Le jeûne, c’est toute l’année
Ces mauvaises raisons? S’imposer des pratiques pénitentielles, comme la privation de nourriture, pour mériter le salut. De fait, le temps du carême – ces quarante jours qui précèdent Pâques et que le catholicisme marque traditionnellement par diverses abstinences alimentaires – ne connaît pas la prescription du jeûne en protestantisme. Ainsi, les carnavals ont systématiquement lieu durant carême en terres réformées, et non juste avant, en s’affranchissant dès lors des interdits catholiques: pensons à Bâle ou aux brandons en pays vaudois. Et à Zurich, la Réforme protestante est née avec «l’affaire des saucisses», au XVIe siècle, quand Zwingli a soutenu ceux qui mangeaient de la viande en plein carême.
Un sens communautaire
Pourtant, note le théologien Olivier Bauer, le jeûne n’est pas absent chez les protestants: mais, «fédéral» ou «genevois», il n’a de sens que communautaire et couplé à une pratique de réflexion ou de solidarité. Plus récemment, il peut exprimer des préoccupations environnementales ou climatiques.
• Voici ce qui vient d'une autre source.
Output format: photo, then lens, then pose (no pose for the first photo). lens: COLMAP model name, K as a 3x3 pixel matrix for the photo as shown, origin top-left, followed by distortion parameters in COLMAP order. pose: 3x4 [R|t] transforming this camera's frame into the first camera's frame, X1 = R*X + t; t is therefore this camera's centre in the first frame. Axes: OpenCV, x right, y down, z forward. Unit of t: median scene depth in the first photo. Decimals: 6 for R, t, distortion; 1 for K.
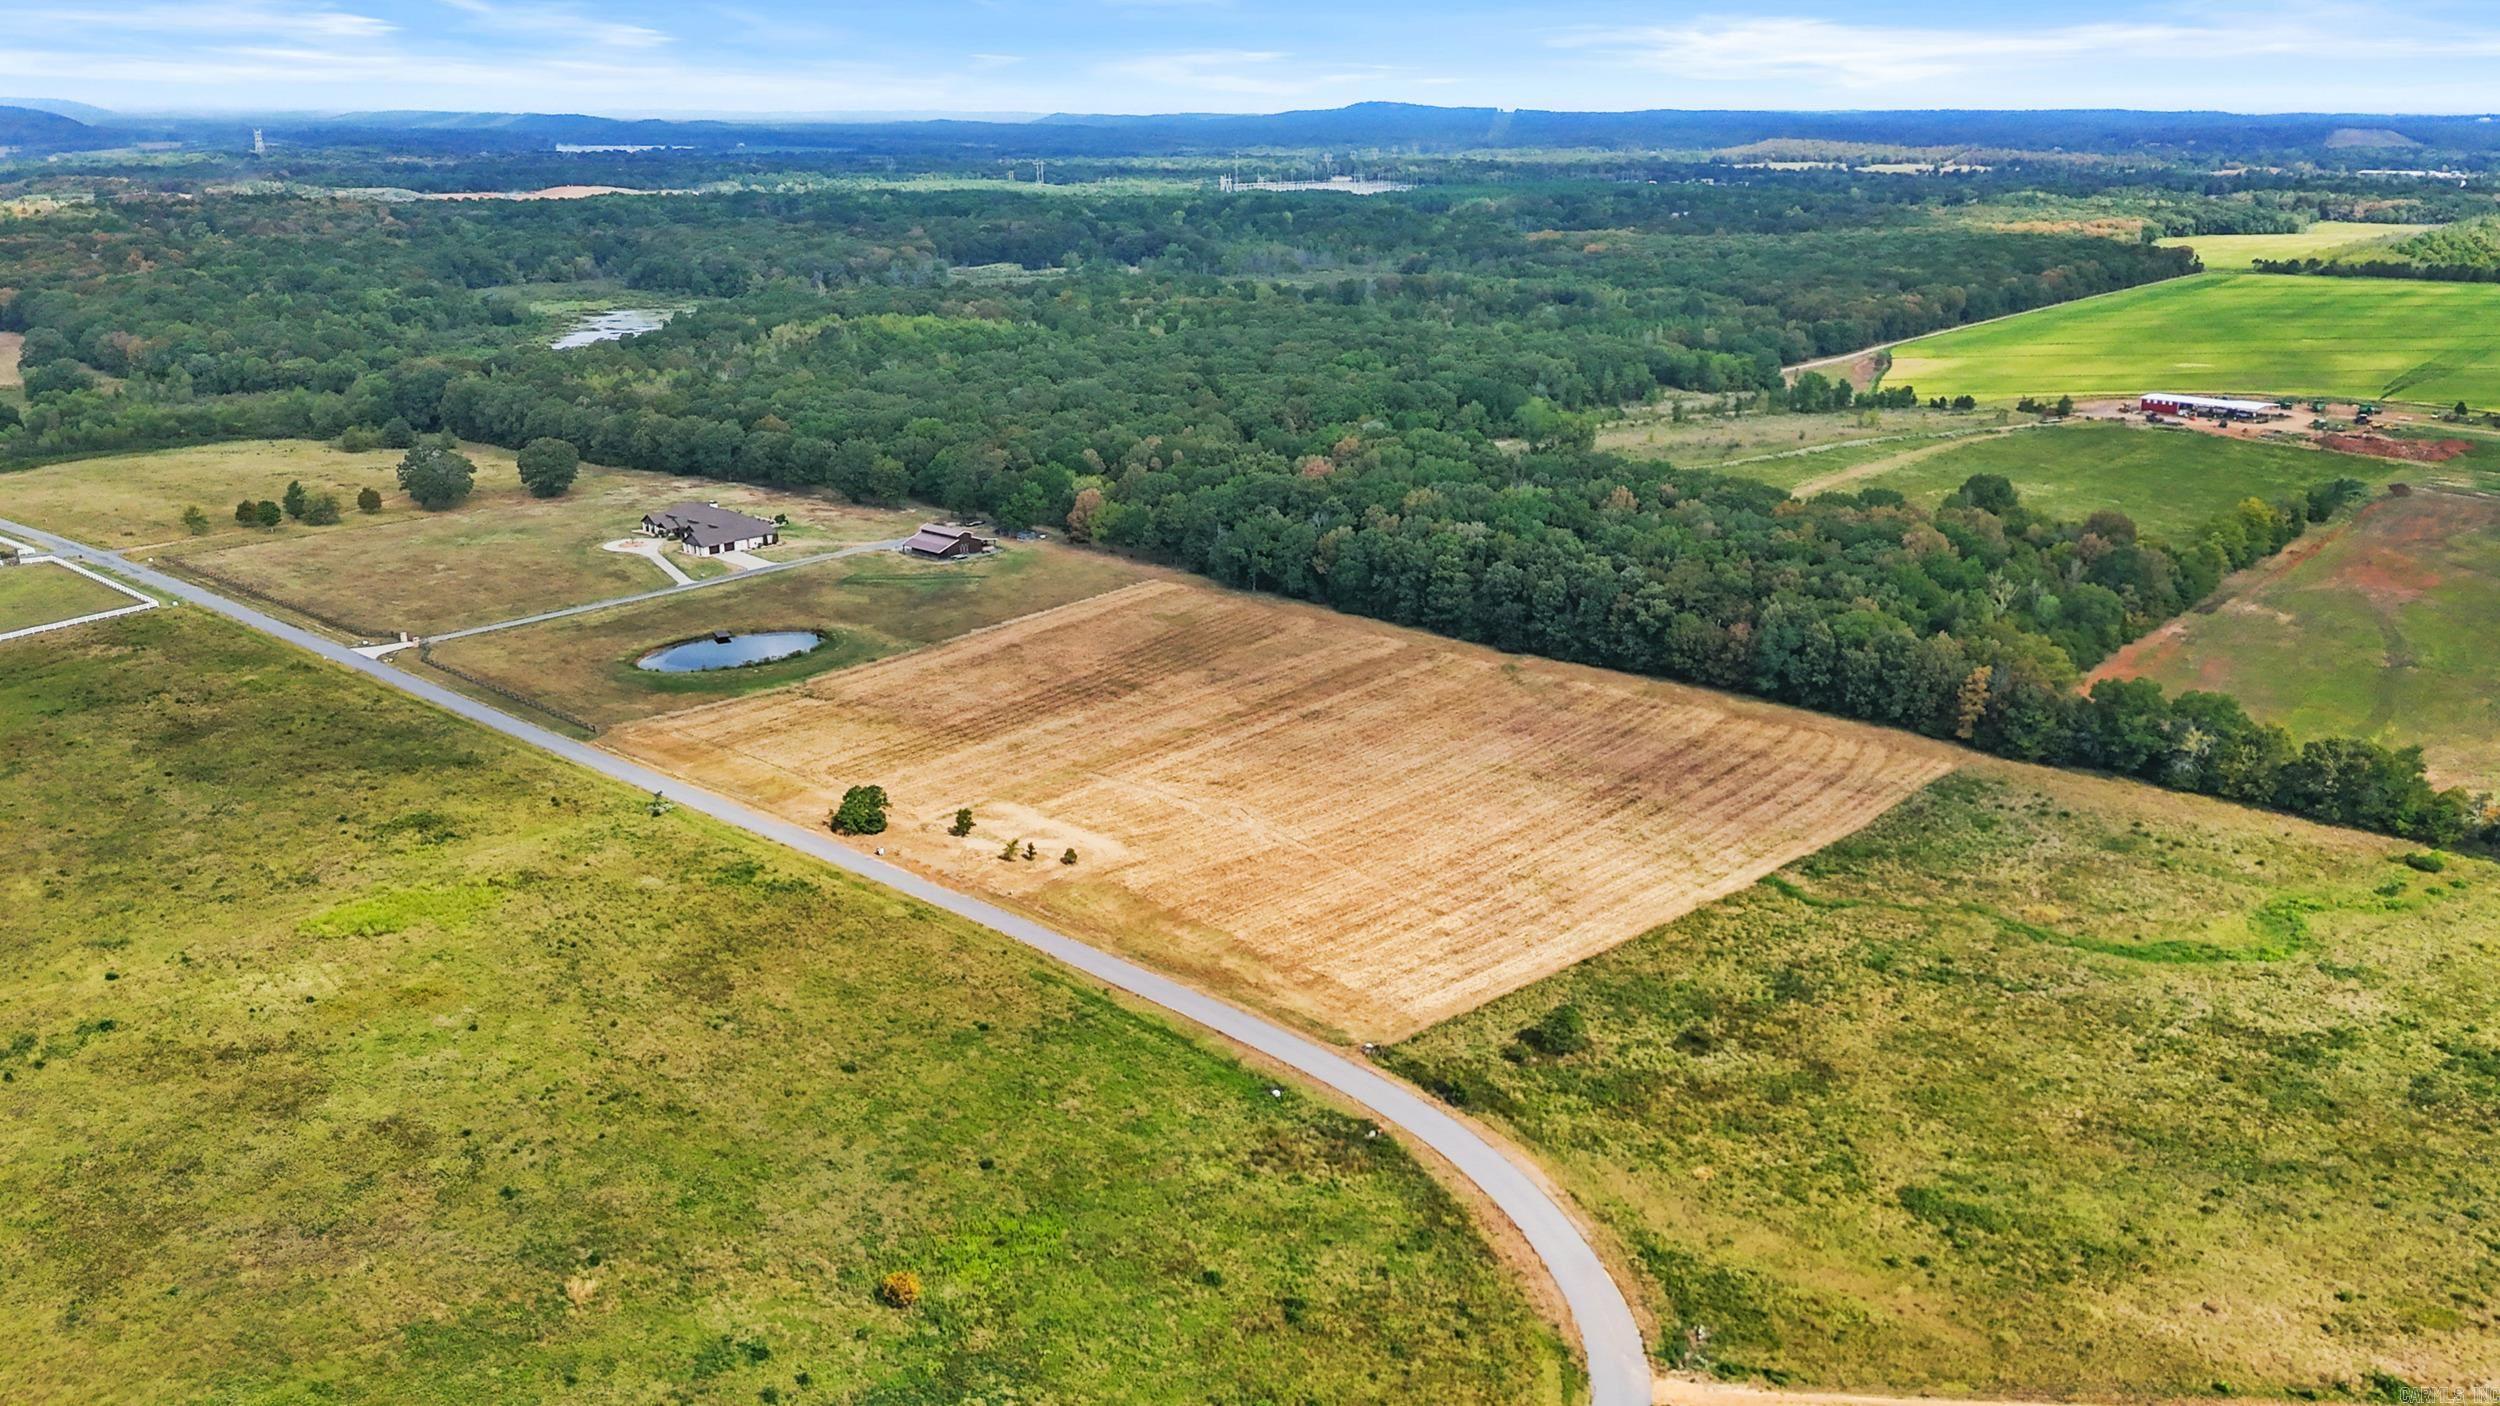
lens RADIAL K [[1846.8, 0, 1250.0], [0, 1846.8, 703.0], [0, 0, 1]] dist [0.102793, -0.136557]
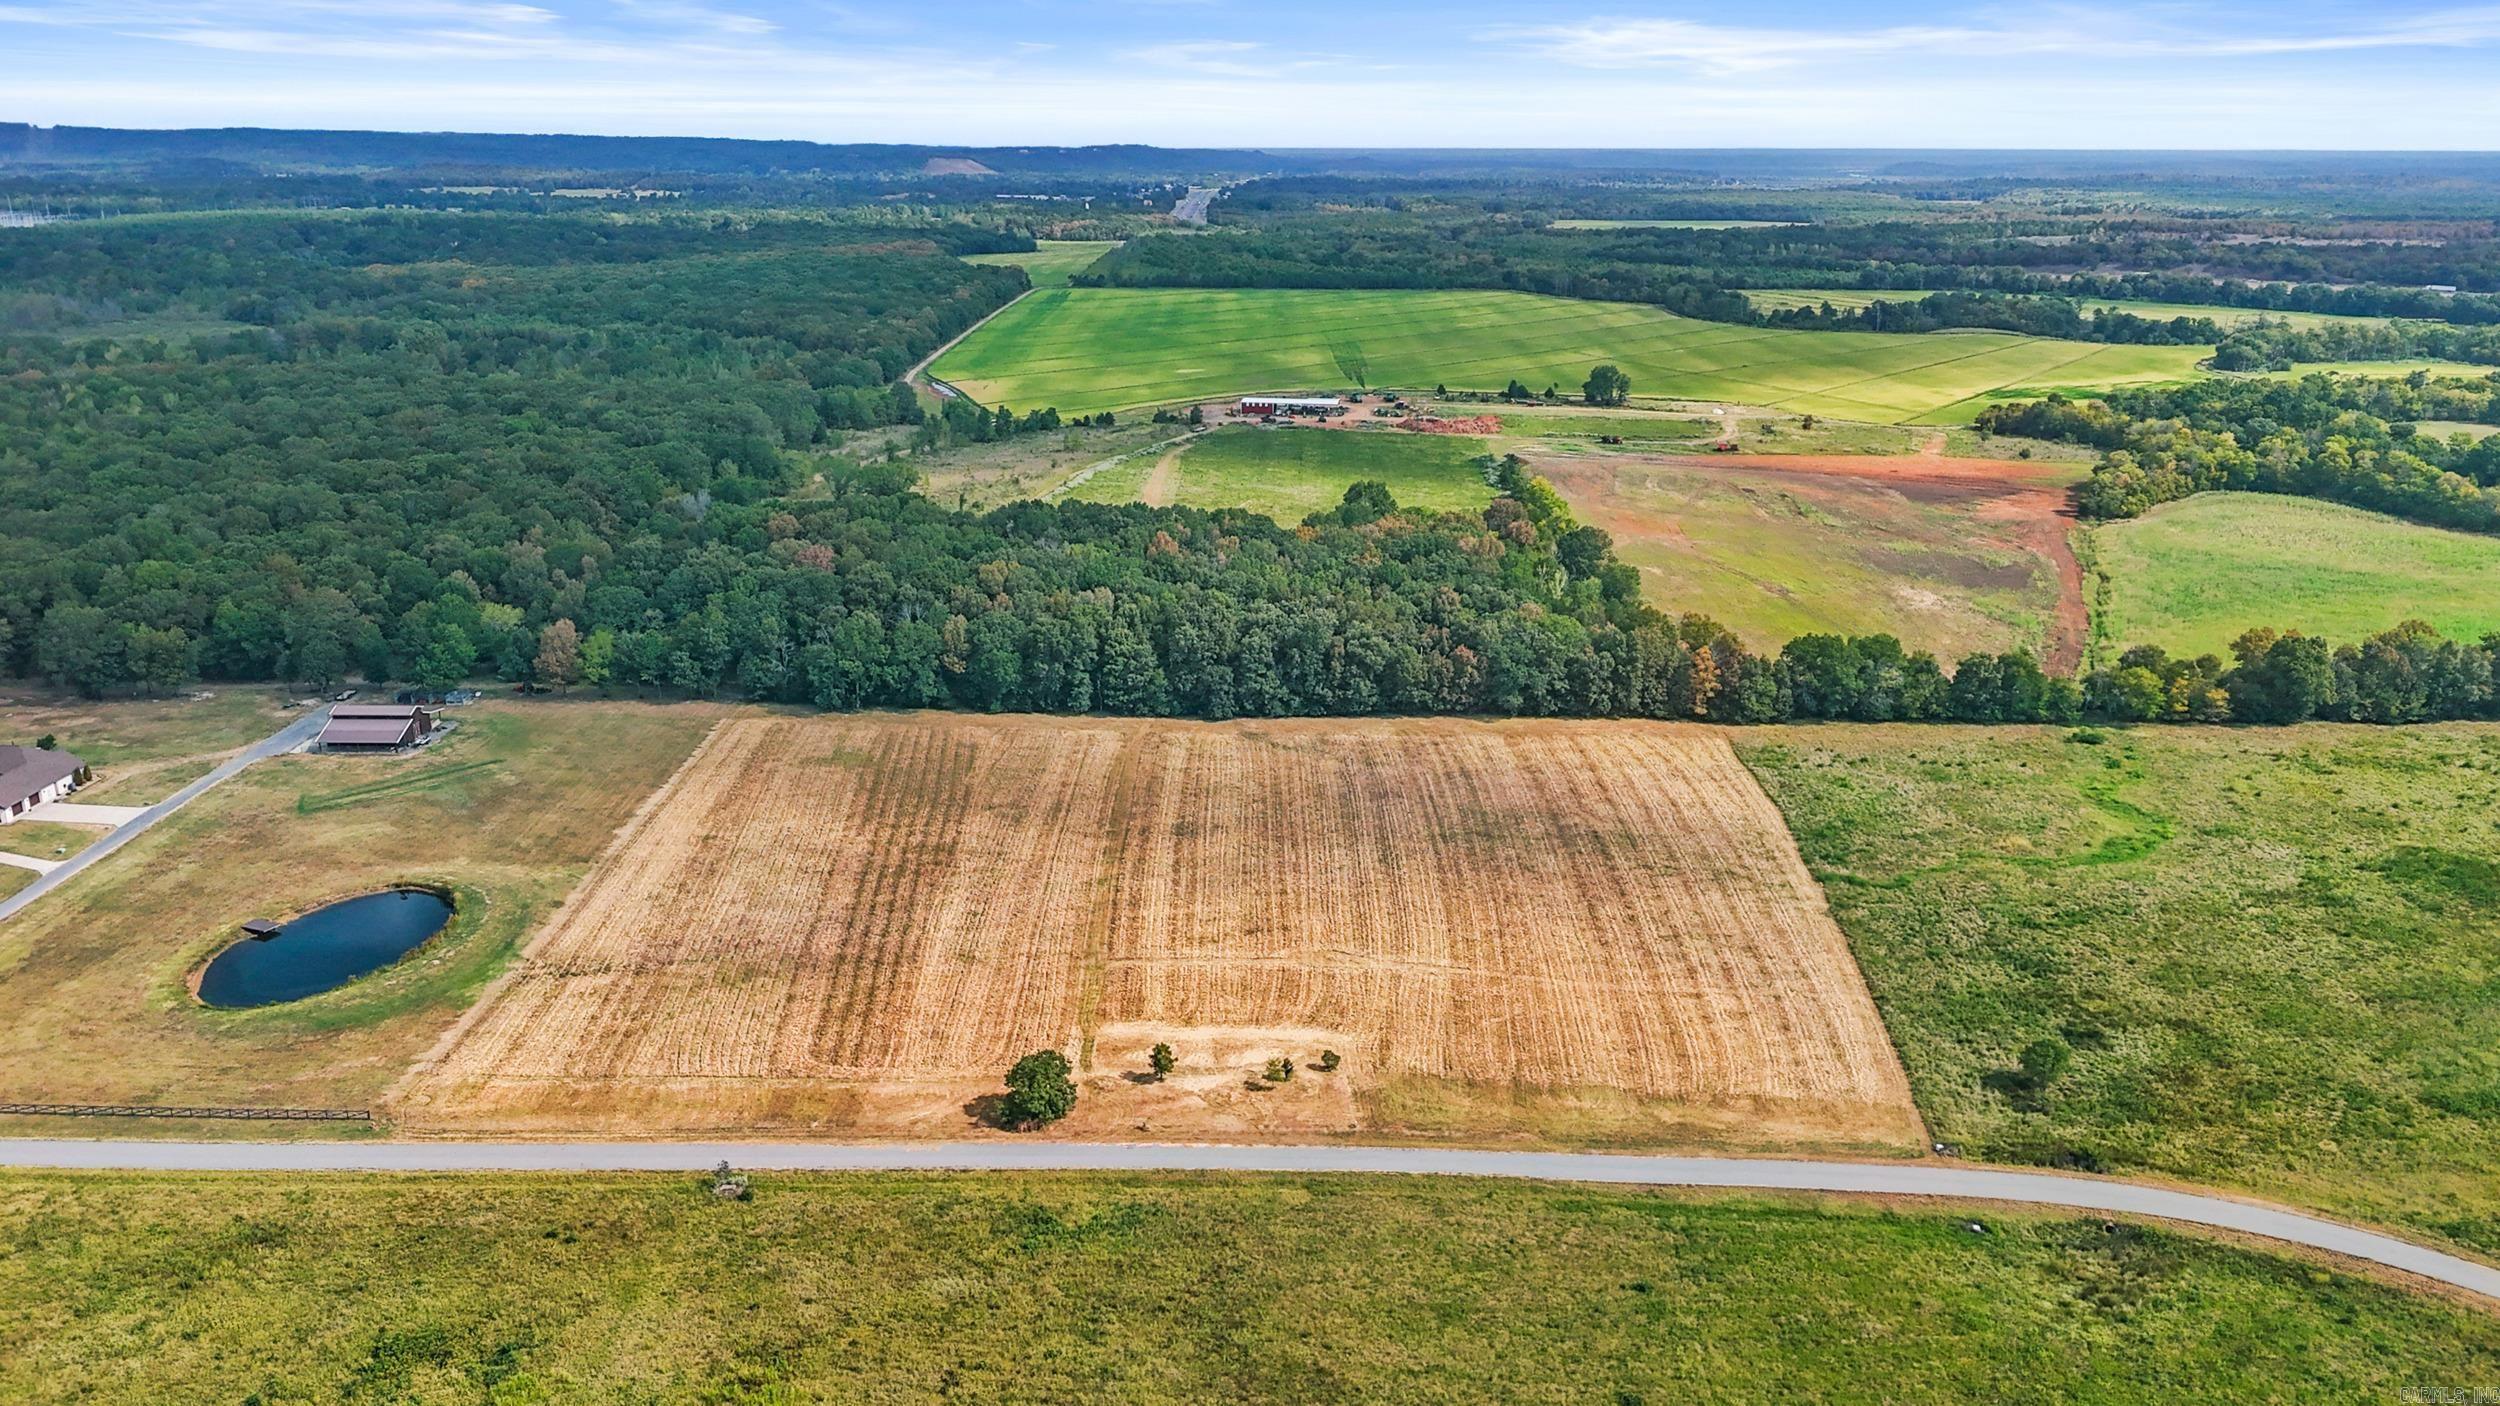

Il n’en reste pas moins que cette pratique relève de la responsabilité individuelle en protestantisme. Et le professeur lausannois de commenter: «S’il n’y a pas de jeûne en carême dans notre tradition, celle-ci se distingue de manière générale par la retenue et la tempérance.»
La sobriété et la modération pousseraient-elles les protestants à faire carême toute l’année? Ce n’est pas sans avantage: une statistique canadienne a montré qu’en évitant les montagnes russes en termes nutritionnels, ces derniers ont une meilleure hygiène de vie que les catholiques! C’est que, disait Luther, «toute ma vie est pénitence».